Q&A: Preserving Strength/Rehab vs Strength/Anterior Pelvic Tilts/Stride Implementation

Title: Overcoming Proximal Hamstring Tendinopathy: Incorporating Strides into Your Rehab Plan

Subtitle: Understanding the Role of Strides in Your Proximal Hamstring Tendinopathy Rehabilitation


Introduction

In this episode of our ongoing series on proximal hamstring tendinopathy (PHT), we’re diving into a range of questions from our listeners. Proximal hamstring tendinopathy, often referred to as high hamstring tendinopathy, can be a frustrating and painful condition. It’s essential to gain clarity on various aspects of its management, including exercise routines, rehab stages, and when to incorporate certain activities like strides into your recovery plan.

Let’s address some of the key questions that our listeners have raised in this episode:


Question 1: Managing Exercise Routine During Travel

Heading: Maintaining Progress During Travel

Subheading: Strategies to Keep Your Recovery on Track

Listener Rob Jones shares his concerns about maintaining his progress during a two-week holiday without access to his regular gym equipment. Rob wants to know if easing back on exercise during this period will set him back and how long of a rest period is acceptable before symptoms worsen.

In response, we emphasize that maintaining your strength during short breaks is manageable. We explain the principle of “hard to gain, easy to maintain” and offer practical tips on preserving your strength while traveling. We also emphasize the importance of forecasting and planning your exercise routine based on the duration of your travel.


Question 2: Incorporating Rehab Stages and Strength Training

Heading: Balancing Rehab Stages and Strength Training

Subheading: Understanding the Role of Rehab Phases in PHT Recovery

Brent inquires about integrating rehab stages from the Goom-Maliara study into his routine. He is alternating between stage two and stage three rehab exercises on his run, bike, run, and strength days. Brent seeks clarification on whether these rehab stages should be considered strength training and if this approach might be counterproductive.

We clarify the difference between rehab and strength training, emphasizing that strength training aims to increase force production significantly. We suggest that once you reach the strength training phase, you cannot do it daily and need to allow for recovery. We discuss the concept of high, low, medium, and rest days in your training routine and highlight the importance of finding the right balance between strength and recovery.


Question 3: Addressing Pelvic Tilt in PHT

Heading: Debunking the Pelvic Tilt Myth

Subheading: Dispelling Misconceptions About Pelvic Tilt and PHT

Jennifer shares her experience with a physical therapist who suggested that her hamstring issues were due to a pelvic tilt. She wants to know if an anterior pelvic tilt can cause PHT and if there is any benefit to correcting it. Jennifer also mentions her hesitation to stop doing certain breathing exercises in case they help.

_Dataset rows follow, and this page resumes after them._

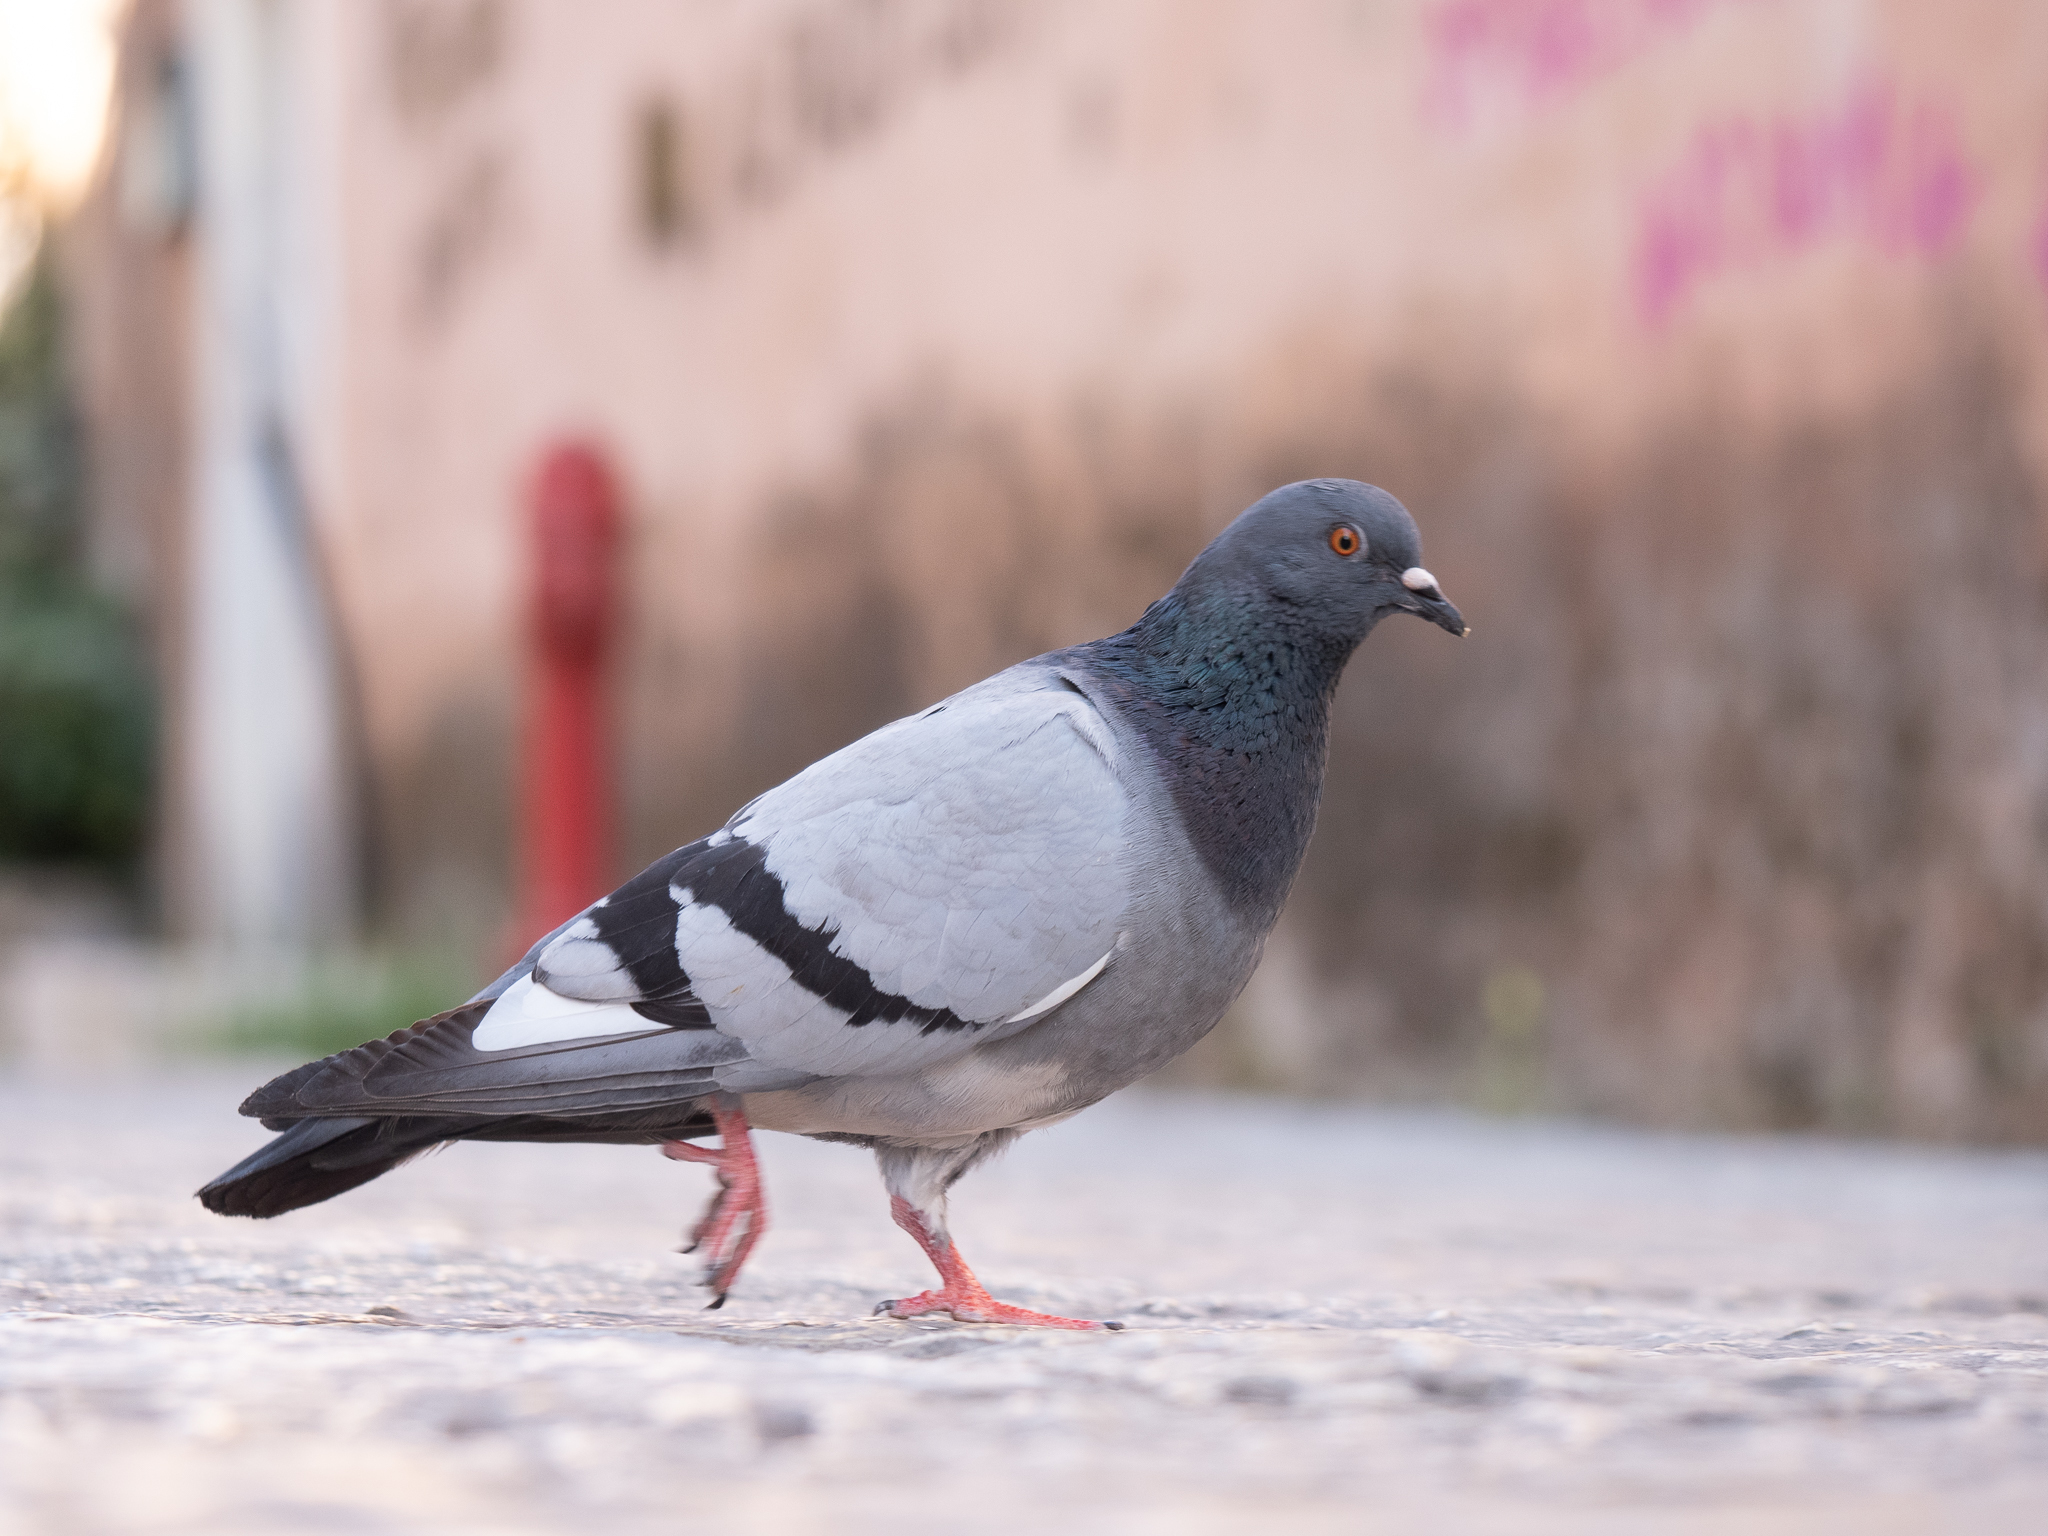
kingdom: Animalia
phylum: Chordata
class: Aves
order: Columbiformes
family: Columbidae
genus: Columba
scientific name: Columba livia
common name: Rock pigeon
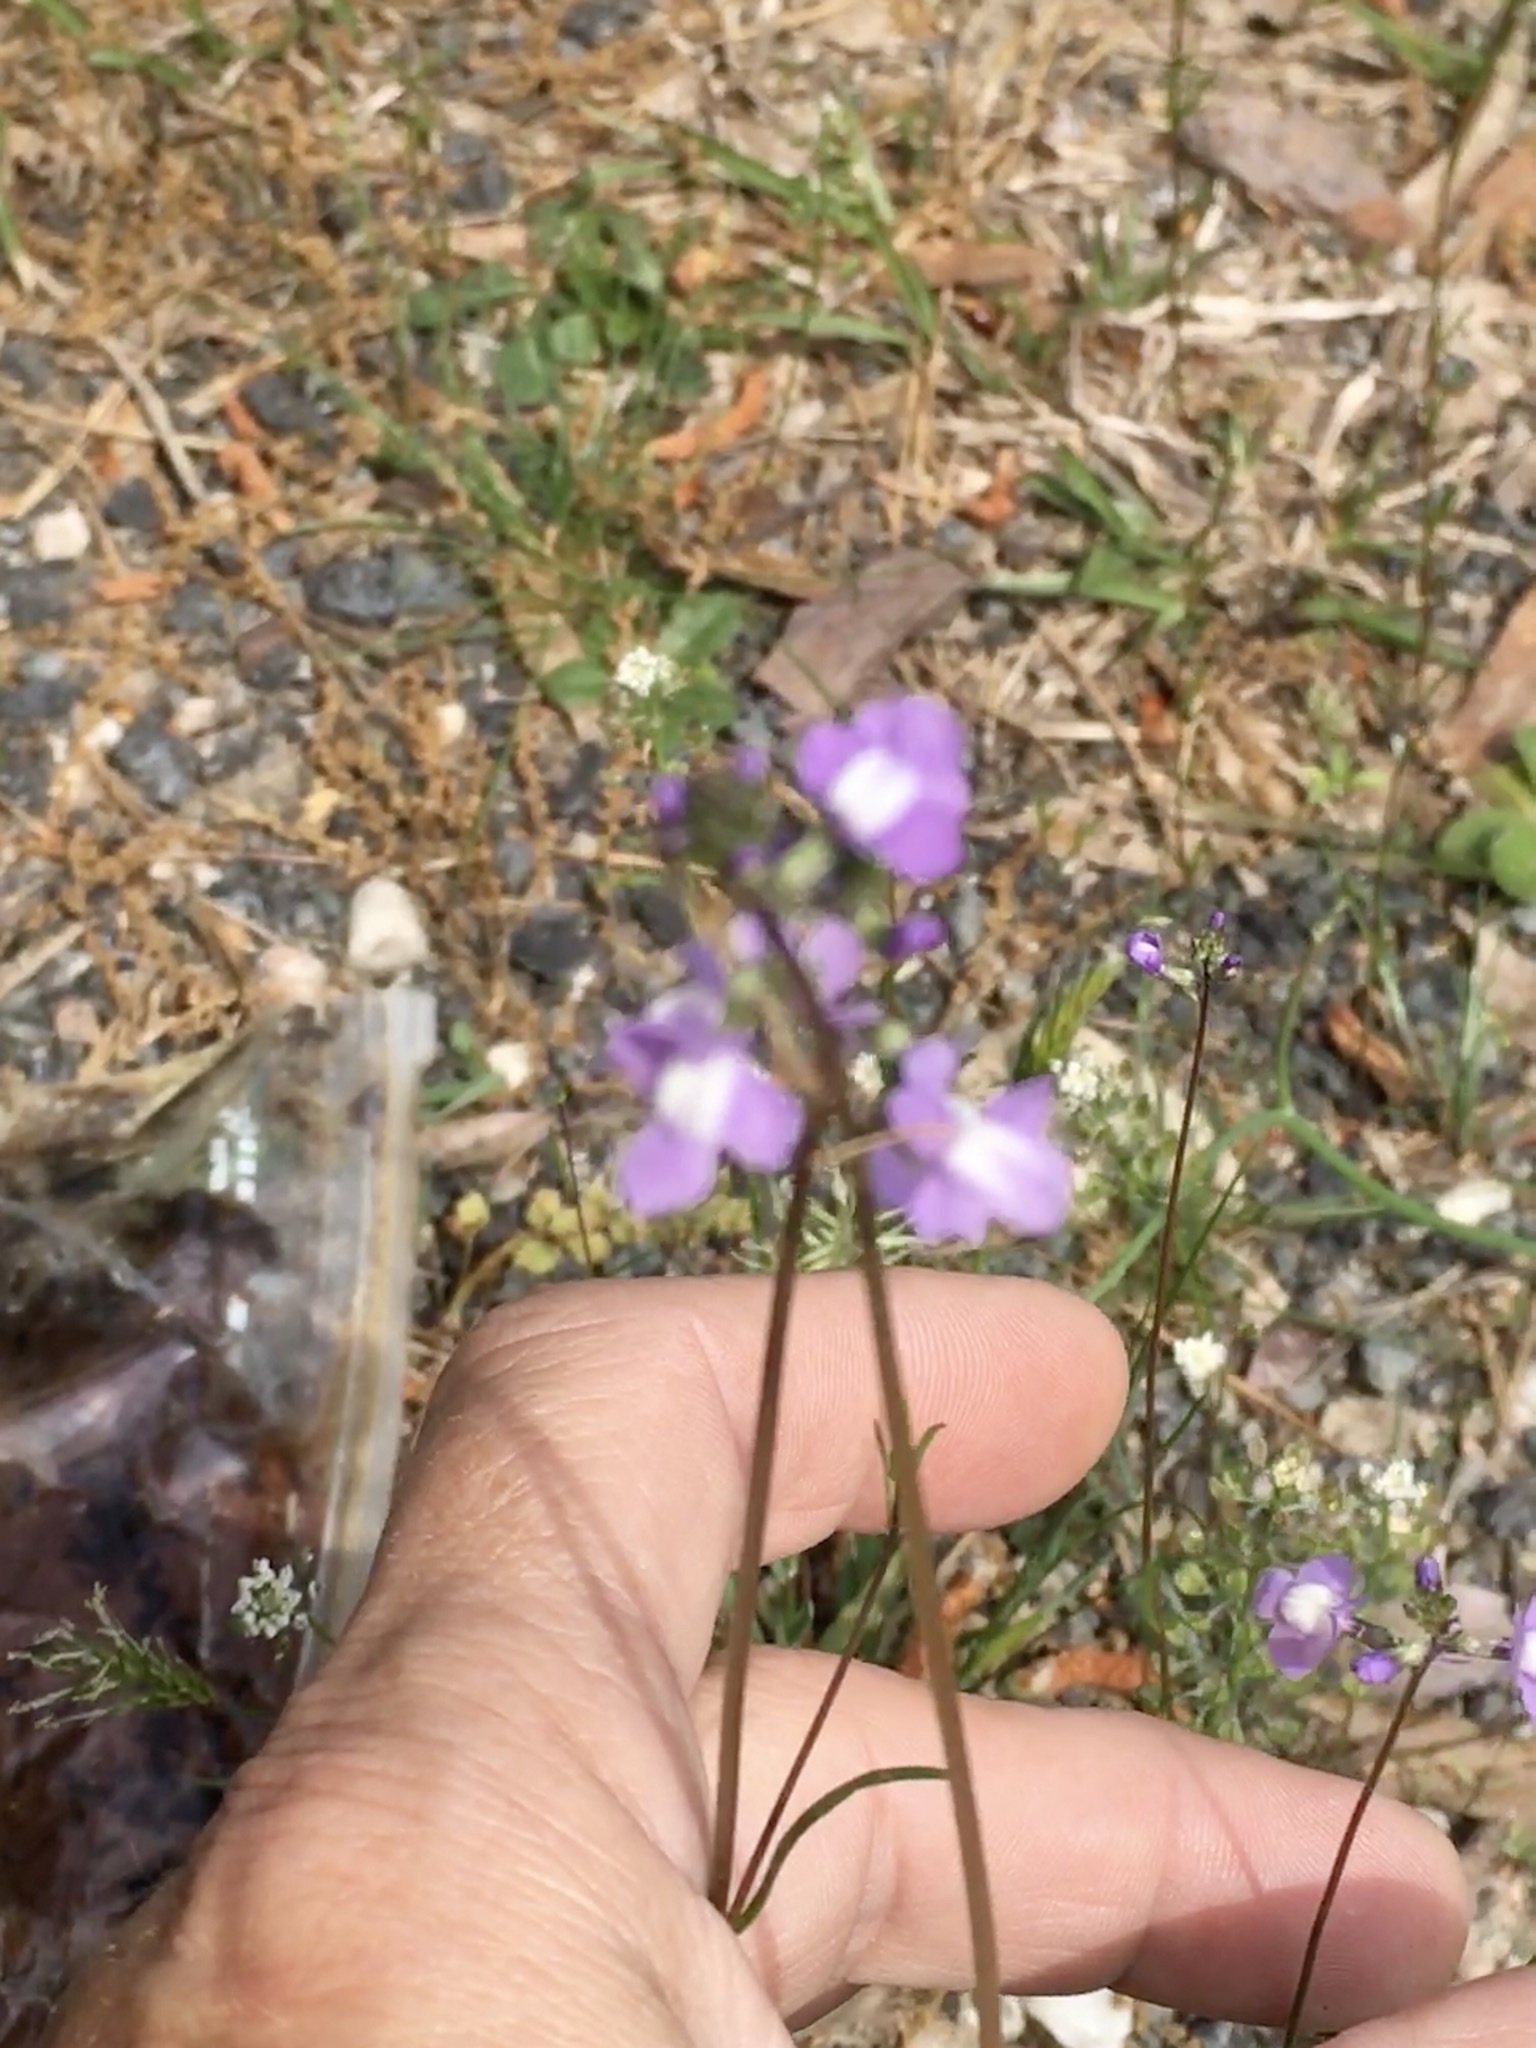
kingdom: Plantae
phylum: Tracheophyta
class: Magnoliopsida
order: Lamiales
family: Plantaginaceae
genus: Nuttallanthus
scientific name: Nuttallanthus canadensis
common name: Blue toadflax
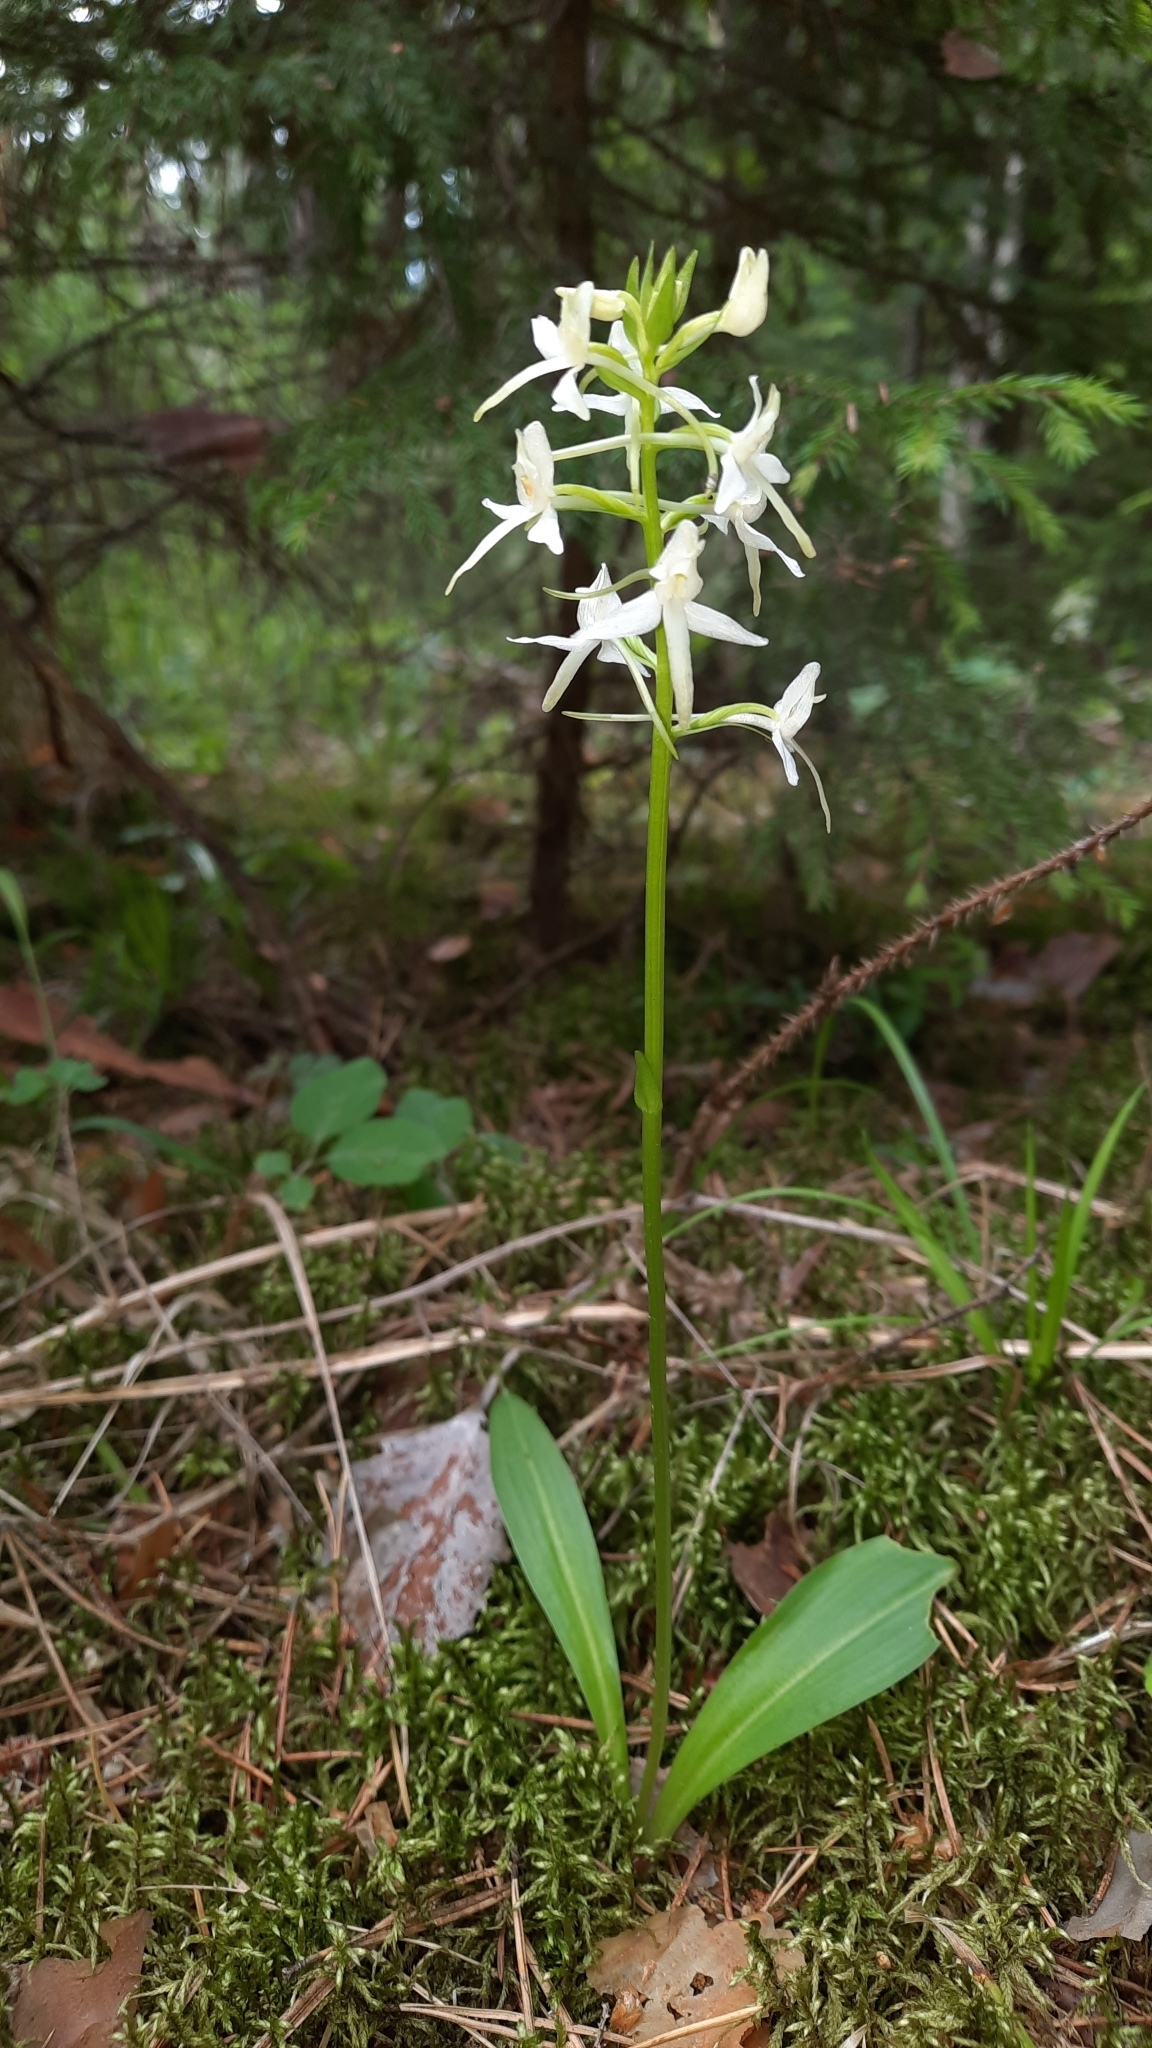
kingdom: Plantae
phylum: Tracheophyta
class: Liliopsida
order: Asparagales
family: Orchidaceae
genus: Platanthera
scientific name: Platanthera bifolia
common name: Lesser butterfly-orchid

In response, we debunk the myth that pelvic tilt is a significant factor in causing PHT. We explain that minor anatomical variations, such as a slight pelvic tilt, are common and usually not responsible for PHT. We caution against relying on short-term fixes and emphasize the importance of evidence-based rehabilitation to achieve lasting results. We encourage Jennifer to focus on what has been shown to work effectively.


Question 4: Incorporating Strides in PHT Rehab

Heading: Reintroducing Strides in PHT Recovery

Subheading: When and How to Include Strides in Your Rehab Plan

Rebecca raises a question about when it’s appropriate to reintroduce strides into a return-to-run routine while managing PHT. She wonders whether the condition needs to be entirely resolved before incorporating strides.

We address Rebecca’s query by explaining that strides can be reintroduced during the rehab process and do not necessarily require a complete resolution of PHT. We highlight the importance of integrating running and speed work progressively into your rehab plan, finding the right balance between challenging the body and avoiding exacerbation of symptoms.


Conclusion

Proximal hamstring tendinopathy can be a complex and frustrating condition, but it’s crucial to approach its management with a clear understanding of evidence-based strategies. In this episode, we’ve tackled various questions related to exercise routines, rehab stages, pelvic tilt, and the incorporation of strides into your PHT rehab plan. Remember that every individual’s journey with PHT is unique, and it’s essential to tailor your approach to your specific needs and progress.

If you’re dealing with PHT, keep in mind that a well-structured rehabilitation plan, consistency, and gradual progression are key to your recovery. Always consult with a qualified healthcare professional or physiotherapist for personalized guidance on managing your condition.

Thank you for joining us in this episode of our podcast series on overcoming proximal hamstring tendinopathy. We hope you found these insights valuable in your journey to recovery.